Jewish Flight from Nazi Germany
An organization called HICEM was founded in 1927 to assist Jewish emigration. The name combined the acronyms of three Jewish migration agencies – HIAS (Hebrew Sheltering and Immigrant Aid Society) of New York, ICA (Jewish Colonization Association) of Paris, and Emigdirect of Berlin. Work of this group expanded greatly after the Nazi triumph in Germany, but Emigdirect was forced to withdraw in 1934. With the onset of war, ICA, which had registered as a British philanthropy despite its base in France, was forbidden to operate outside the Sterling currency community. Those events left the burden of assisting Jews who needed rescue to HIAS in the United States and its European affiliates. Because HIAS evaded and flouted currency regulations, it was able to help 90,000 Jews escape the Holocaust.
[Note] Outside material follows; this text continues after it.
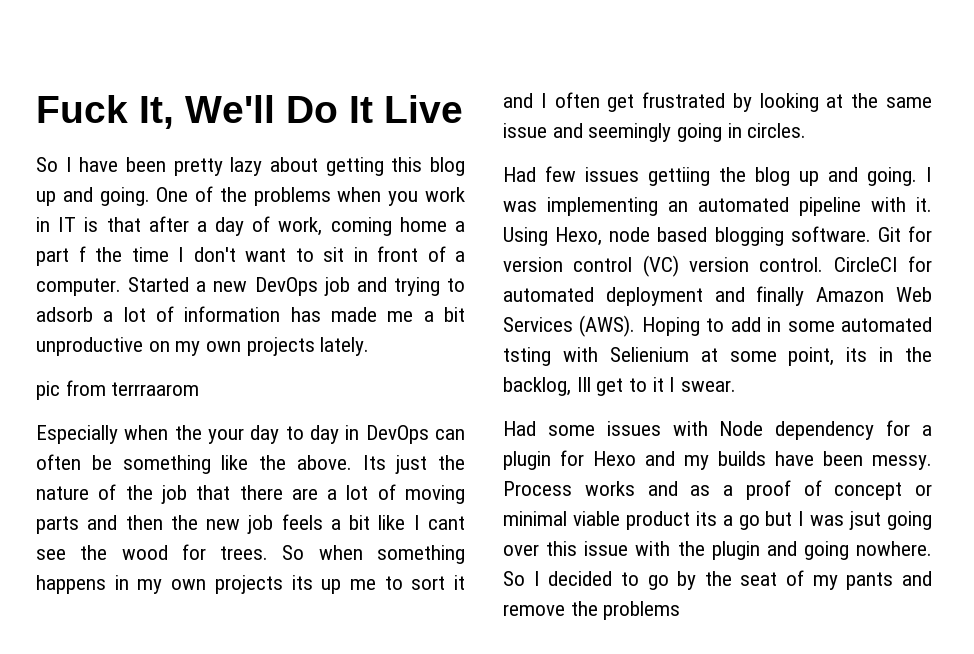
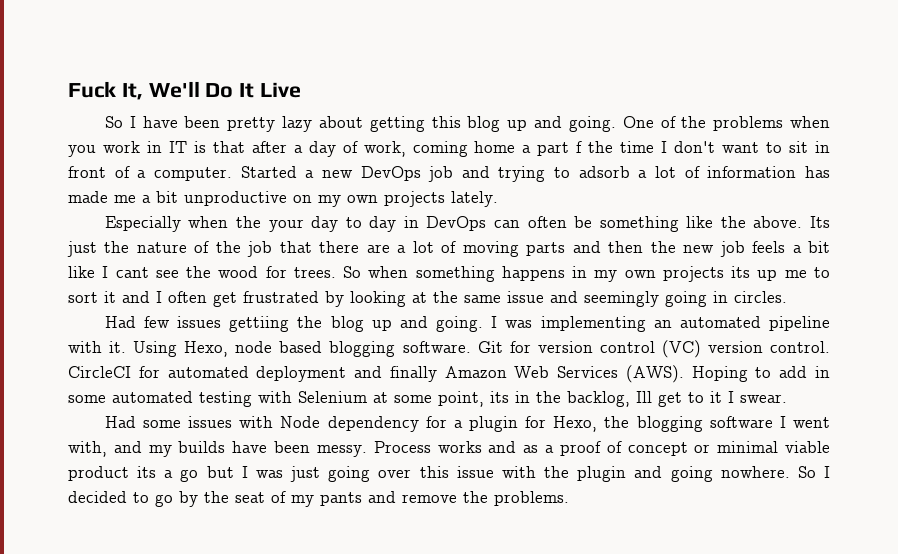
[36,380,200,400] // pic from terrraarom -> (498, 199) none
[503,347,689,366] tsting with Selienium -> [199,391,367,407] testing with Selenium
[593,451,636,466] Hexo -> [553,416,830,432] [68,441,107,457] Hexo, the blogging software I went with,
[849,511,882,530] jsut -> [290,466,321,482] just
[603,601,681,620] problems -> [494,491,569,506] problems.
In Poland, all Jewish emigration assistance and relief organizations joined forces in 1920 under the coordination and direction of the Central Jewish Emigration Association (JEAS).
Pictured Above: JEAS in Warsaw, Poland, sent this envelope to HIAS in Washington, D.C., on August 30, 1937. HIAS sometimes sent letters to offices in third countries for forwarding onward as a maneuver to avoid surveillance by hostile governments; the orange coupon below is a remnant of that program.